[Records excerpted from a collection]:
==============================

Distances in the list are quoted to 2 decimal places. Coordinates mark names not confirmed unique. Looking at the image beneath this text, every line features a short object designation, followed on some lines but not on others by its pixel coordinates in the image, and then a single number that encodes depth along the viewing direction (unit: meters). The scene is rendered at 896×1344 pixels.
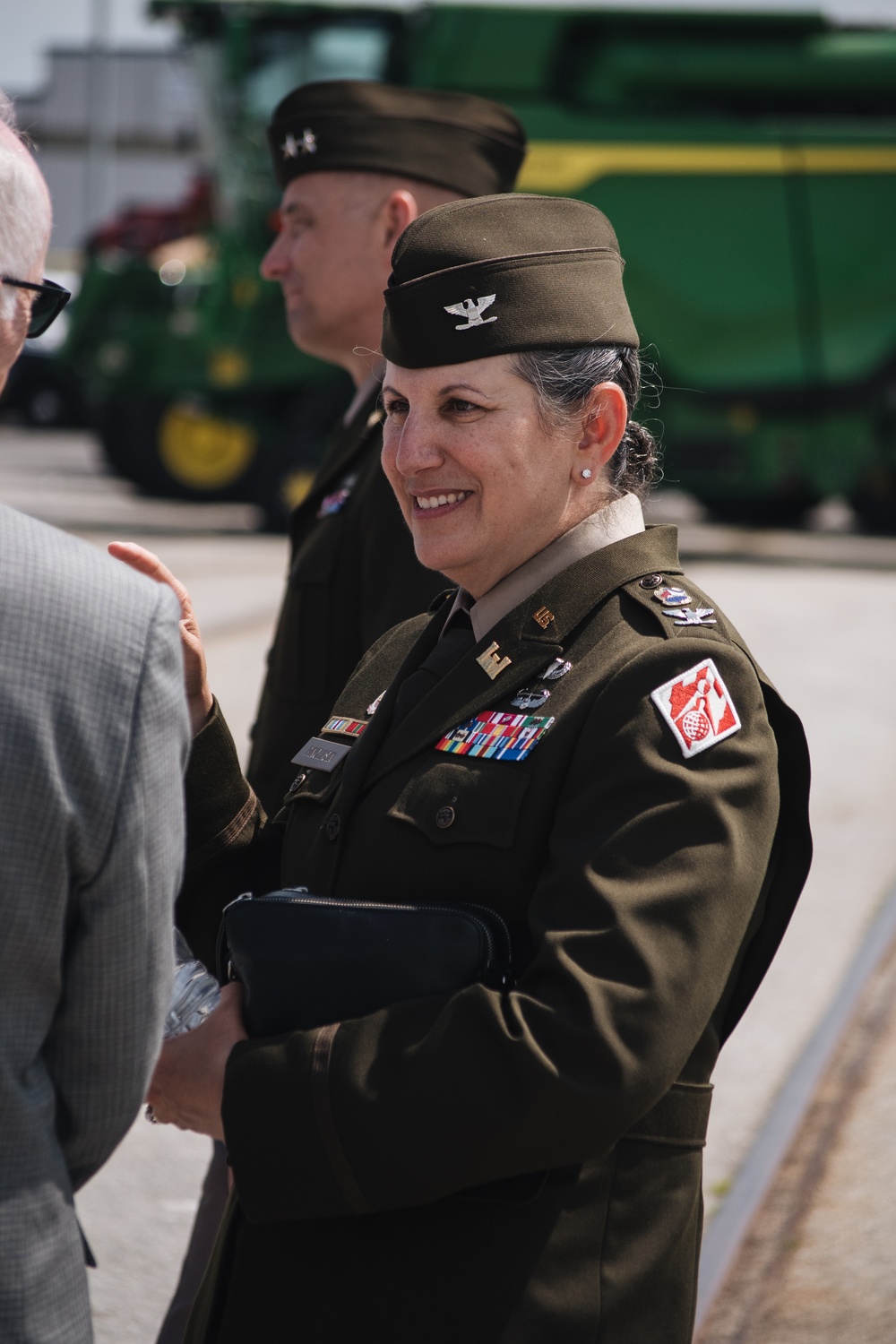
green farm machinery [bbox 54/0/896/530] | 22.67
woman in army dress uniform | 2.73
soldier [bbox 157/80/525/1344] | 4.76
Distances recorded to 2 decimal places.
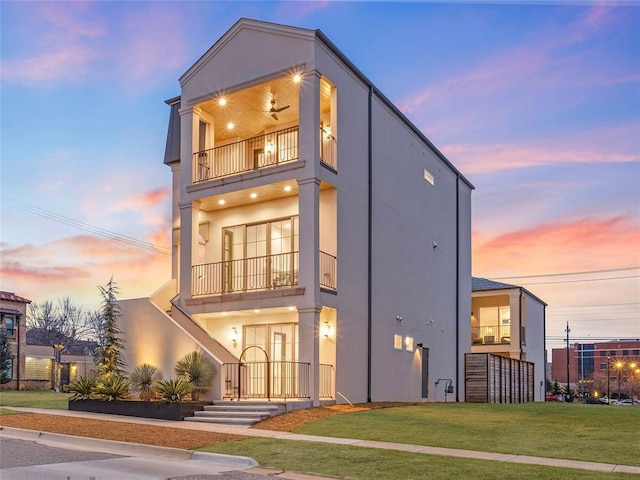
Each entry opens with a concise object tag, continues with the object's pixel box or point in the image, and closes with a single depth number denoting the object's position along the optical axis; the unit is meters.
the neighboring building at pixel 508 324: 40.34
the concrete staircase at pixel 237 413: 15.75
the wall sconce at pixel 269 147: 23.20
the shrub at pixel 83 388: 18.52
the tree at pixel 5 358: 44.50
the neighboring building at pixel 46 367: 49.88
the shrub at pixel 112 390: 18.00
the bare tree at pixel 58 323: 74.81
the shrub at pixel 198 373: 17.90
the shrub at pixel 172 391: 16.72
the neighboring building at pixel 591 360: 106.81
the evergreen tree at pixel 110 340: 19.81
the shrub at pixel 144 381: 18.56
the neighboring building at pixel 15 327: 49.84
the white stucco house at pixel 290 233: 19.52
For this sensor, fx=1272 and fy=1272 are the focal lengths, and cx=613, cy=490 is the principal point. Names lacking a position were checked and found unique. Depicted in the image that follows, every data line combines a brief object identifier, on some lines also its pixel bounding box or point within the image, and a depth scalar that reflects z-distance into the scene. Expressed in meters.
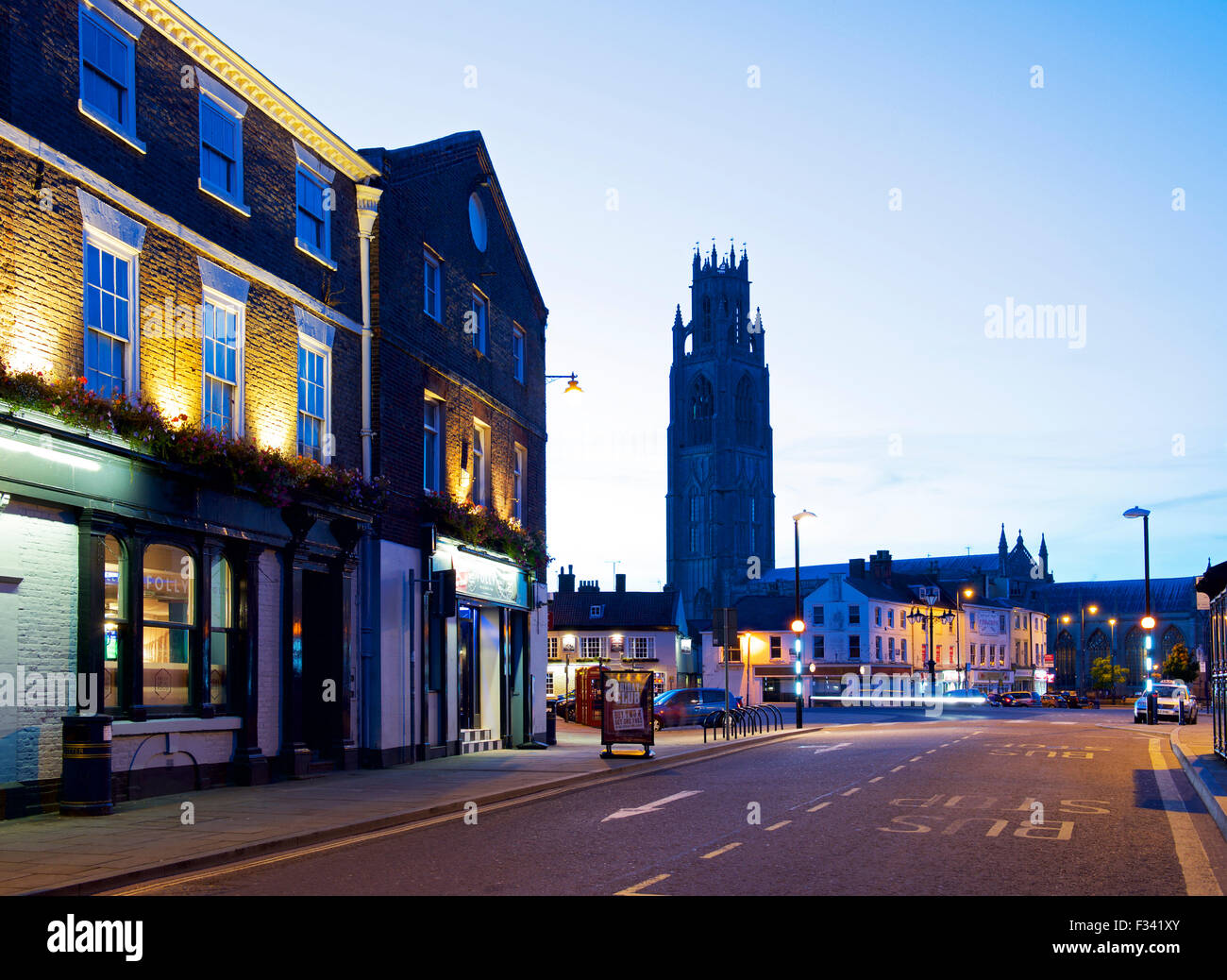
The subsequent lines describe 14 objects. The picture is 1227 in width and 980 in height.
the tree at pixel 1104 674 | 121.00
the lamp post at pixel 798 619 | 42.81
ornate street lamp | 104.00
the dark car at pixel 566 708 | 56.31
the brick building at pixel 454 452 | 24.84
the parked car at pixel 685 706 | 45.31
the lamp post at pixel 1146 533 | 41.75
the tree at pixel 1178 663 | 81.55
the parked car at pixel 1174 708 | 50.45
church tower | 162.38
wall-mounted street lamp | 29.53
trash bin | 15.23
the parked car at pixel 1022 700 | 88.44
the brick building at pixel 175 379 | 15.33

==============================

[Your instructions]:
Each line above that contains "lines" must be copied out.

[Task response]:
Distances in the list are quoted to 2 decimal places. Coordinates mark names not confirmed unique. Looking at the image beneath this text, every line features a short object designation, followed on some lines but not on others by its pixel coordinates in the image, and then a single number that encodes depth along the viewing direction (unit: meters). The scene is rendered at 896×1344 pixels.
For this sensor, fx=1272 and fy=1272 are the focal lengths, and cx=613, cy=490 is the principal point. Names lacking a position were checked and found unique. Depicted in the image that follows, every data line combines a brief object identifier, on some lines also its pixel bounding box or point within the image, and a depth scalar that reflects z-distance into the scene. Expressed in meters.
The subsequent lines describe 14 objects. The picture is 1227 in width and 980 in height.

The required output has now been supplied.